The whole point of looking to protect your job during the pandemic is to ensure you have a steady source of income during the recession. Thus, you may want to diversify your income by beginning another business during this period. Starting a new business or service is not as hard as many people make it seem. You need only identify a need that ties in with a skill that you possess. Then look for the best medium to deploy these skills to make money. There is no shortage of pathways to explore: from writing to freelancing to selling goods and services. The important thing is that you are making money and you aren’t part of the statistics that will make up the unemployment rate if the recession hits.
Mistakes to Avoid During a Recession
Although recessions are not new, their manifestations vary from one to the other. In general, below are some of the mistakes people make while preparing for a recession.
Whether preparing for a recession or not, at no point is panicking a great idea. When market downturns occur, you could be tempted to get flustered. Do not. Apart from anxiety being unhealthy for you, it could also drive you to make decisions that are incompatible with your financial goals. Thus, when the value of stocks plummet you should stay strong. Always bear in mind that economic recovery is a possibility. You may want to take your eyes off of your finances. Also, if you have any debt, you may want to focus on ways to pay off the debts, instead of panicking or being clustered about it.

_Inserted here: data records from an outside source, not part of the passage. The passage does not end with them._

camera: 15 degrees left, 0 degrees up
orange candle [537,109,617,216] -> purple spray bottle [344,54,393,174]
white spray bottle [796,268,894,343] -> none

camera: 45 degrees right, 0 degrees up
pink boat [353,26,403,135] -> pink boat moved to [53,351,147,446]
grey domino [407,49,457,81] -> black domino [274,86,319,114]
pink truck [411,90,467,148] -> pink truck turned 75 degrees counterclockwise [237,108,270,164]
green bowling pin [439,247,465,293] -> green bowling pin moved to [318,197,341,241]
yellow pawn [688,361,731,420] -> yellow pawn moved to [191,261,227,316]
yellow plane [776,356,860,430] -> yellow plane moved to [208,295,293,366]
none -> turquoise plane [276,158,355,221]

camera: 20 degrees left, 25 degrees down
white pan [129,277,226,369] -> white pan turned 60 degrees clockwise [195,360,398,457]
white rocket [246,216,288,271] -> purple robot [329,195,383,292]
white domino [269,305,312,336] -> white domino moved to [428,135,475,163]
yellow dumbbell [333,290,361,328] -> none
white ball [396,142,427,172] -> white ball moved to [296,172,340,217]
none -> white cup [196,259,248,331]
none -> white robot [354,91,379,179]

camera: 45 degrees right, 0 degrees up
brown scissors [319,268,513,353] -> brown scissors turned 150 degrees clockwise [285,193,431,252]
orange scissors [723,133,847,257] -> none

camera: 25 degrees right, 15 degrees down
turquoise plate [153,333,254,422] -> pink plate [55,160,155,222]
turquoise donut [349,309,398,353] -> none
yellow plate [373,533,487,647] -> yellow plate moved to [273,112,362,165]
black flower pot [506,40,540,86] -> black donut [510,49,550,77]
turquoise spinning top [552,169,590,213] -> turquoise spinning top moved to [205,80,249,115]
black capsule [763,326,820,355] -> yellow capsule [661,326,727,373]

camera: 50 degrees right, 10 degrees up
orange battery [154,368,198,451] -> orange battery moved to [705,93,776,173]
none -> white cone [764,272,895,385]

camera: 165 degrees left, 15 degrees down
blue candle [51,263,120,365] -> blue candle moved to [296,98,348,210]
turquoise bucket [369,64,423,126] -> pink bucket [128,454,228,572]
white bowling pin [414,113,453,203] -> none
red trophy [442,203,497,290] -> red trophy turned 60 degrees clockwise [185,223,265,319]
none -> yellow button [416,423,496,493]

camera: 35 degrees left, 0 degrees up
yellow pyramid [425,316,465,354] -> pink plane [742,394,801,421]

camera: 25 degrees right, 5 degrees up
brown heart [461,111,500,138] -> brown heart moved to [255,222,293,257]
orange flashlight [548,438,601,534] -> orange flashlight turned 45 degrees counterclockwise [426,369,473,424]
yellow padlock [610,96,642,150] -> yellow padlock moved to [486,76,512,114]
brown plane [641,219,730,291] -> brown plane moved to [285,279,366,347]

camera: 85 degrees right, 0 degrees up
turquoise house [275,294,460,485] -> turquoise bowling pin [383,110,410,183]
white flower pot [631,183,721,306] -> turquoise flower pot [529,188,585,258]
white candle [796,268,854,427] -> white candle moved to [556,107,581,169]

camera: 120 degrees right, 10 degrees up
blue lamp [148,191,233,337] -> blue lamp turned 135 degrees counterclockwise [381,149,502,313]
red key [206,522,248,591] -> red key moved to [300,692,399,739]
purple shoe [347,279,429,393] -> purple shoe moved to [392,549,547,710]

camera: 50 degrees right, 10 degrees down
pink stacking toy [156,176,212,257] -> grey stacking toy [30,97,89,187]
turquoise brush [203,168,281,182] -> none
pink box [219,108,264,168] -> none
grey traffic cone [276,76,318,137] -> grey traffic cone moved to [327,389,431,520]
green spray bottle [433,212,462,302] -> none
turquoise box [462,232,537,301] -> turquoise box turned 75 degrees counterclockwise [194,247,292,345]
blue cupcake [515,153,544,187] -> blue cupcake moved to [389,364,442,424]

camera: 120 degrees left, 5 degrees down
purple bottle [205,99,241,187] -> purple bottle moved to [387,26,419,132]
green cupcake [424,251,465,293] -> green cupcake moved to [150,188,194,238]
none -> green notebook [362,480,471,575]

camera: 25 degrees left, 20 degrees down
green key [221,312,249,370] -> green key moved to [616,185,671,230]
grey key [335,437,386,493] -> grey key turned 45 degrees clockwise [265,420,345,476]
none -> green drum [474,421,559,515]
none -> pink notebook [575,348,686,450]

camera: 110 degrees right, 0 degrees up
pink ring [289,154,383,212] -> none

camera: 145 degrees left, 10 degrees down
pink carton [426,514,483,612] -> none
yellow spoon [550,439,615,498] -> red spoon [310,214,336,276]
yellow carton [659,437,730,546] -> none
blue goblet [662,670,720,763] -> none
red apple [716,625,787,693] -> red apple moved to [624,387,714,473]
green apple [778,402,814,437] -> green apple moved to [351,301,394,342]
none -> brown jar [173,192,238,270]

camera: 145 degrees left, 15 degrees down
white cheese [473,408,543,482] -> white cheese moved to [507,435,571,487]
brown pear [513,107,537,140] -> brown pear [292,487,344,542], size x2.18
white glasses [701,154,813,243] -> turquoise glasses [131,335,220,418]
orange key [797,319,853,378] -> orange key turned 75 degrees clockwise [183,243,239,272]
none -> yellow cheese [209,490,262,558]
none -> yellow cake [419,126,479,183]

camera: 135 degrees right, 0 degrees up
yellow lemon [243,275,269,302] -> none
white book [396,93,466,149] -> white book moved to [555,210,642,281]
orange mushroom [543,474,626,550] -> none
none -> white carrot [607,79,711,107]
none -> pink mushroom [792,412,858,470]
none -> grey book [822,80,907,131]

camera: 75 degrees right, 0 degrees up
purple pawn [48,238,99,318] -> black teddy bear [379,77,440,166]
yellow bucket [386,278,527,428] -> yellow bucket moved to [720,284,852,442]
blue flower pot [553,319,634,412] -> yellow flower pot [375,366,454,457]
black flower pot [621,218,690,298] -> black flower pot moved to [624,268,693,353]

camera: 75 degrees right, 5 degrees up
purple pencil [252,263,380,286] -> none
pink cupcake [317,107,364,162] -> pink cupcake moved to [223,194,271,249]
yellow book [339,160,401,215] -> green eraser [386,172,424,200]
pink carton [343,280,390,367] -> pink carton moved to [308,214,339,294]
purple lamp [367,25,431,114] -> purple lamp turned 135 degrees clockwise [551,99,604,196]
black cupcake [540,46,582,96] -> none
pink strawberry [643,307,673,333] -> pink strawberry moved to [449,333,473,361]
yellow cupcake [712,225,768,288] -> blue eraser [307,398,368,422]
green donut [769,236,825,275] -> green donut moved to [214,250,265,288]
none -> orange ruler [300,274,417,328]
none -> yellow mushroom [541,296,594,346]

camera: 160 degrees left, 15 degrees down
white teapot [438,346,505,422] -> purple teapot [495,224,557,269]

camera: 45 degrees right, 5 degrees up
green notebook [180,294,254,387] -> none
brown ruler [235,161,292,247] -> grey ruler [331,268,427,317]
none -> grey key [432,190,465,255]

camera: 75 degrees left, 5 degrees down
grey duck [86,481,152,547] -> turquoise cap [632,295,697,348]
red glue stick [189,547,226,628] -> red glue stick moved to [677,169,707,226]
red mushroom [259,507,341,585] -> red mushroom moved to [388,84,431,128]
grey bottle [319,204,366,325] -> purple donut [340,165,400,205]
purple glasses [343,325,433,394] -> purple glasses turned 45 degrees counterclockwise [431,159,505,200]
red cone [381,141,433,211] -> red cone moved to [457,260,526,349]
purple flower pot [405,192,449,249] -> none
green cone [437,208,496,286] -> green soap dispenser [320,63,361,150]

While it is good financial advice not to spend so much cash if you are preparing for a recession, the same does not apply to investments. It is a bad idea not to keep up with investing even while preparing for a recession. This is because in some cases, it is the money from the investments that will keep you afloat during turbulent financial times. You must understand that your investment decision need not be elaborate. It could be as simple as investing in your regular high yield savings account. Account-holders of high yield savings accounts get some interest after a stated period. Being disciplined and committed to it could be all you need to do. Investing during the run-up to a recession can be dicey, so always consider how much risk you can comfortably manage. What works for one person may not work for you.
Going into Debt
If paying off your debts is one way to prepare for a recession, then going into debt produces the opposite result. You do not want to have a debt hanging over your head while you are looking for ways to survive a recession. This is because when you go into debt just before a recession, the interest rates you’d have to pay to offset the debt will be exorbitant. More so, it affects your credit and will reflect badly on your credit report. The latter is terrible because you need your credit report to be stellar at every possible point. Thus, do your best to avoid anything that will cause you to get into debt. If you cannot afford anything, forgo it, instead of planning to pay for it in the future.
Beginning Big Projects
Anything you want to start during the pre-recession period that isn’t intended to bring in money is a bad idea. It doesn’t matter how much you love the project, you should prioritize protecting your finances above all else. So, do not begin new projects while preparing to survive a recession.
Conclusion: Preparing for a Recession
However hard you wish to change something, you most likely will be unable to prevent the next recession from happening. The factors that cause it are well outside of your reach. This is why the most logical thing to do is prepare for a recession and not to run or cower from it. Remember, tough times don’t last, tough people do. Keep being intentional about your economic activity spread even as the signs of a recession show up. The Great Depression (if and when it happens), will not find you unprepared.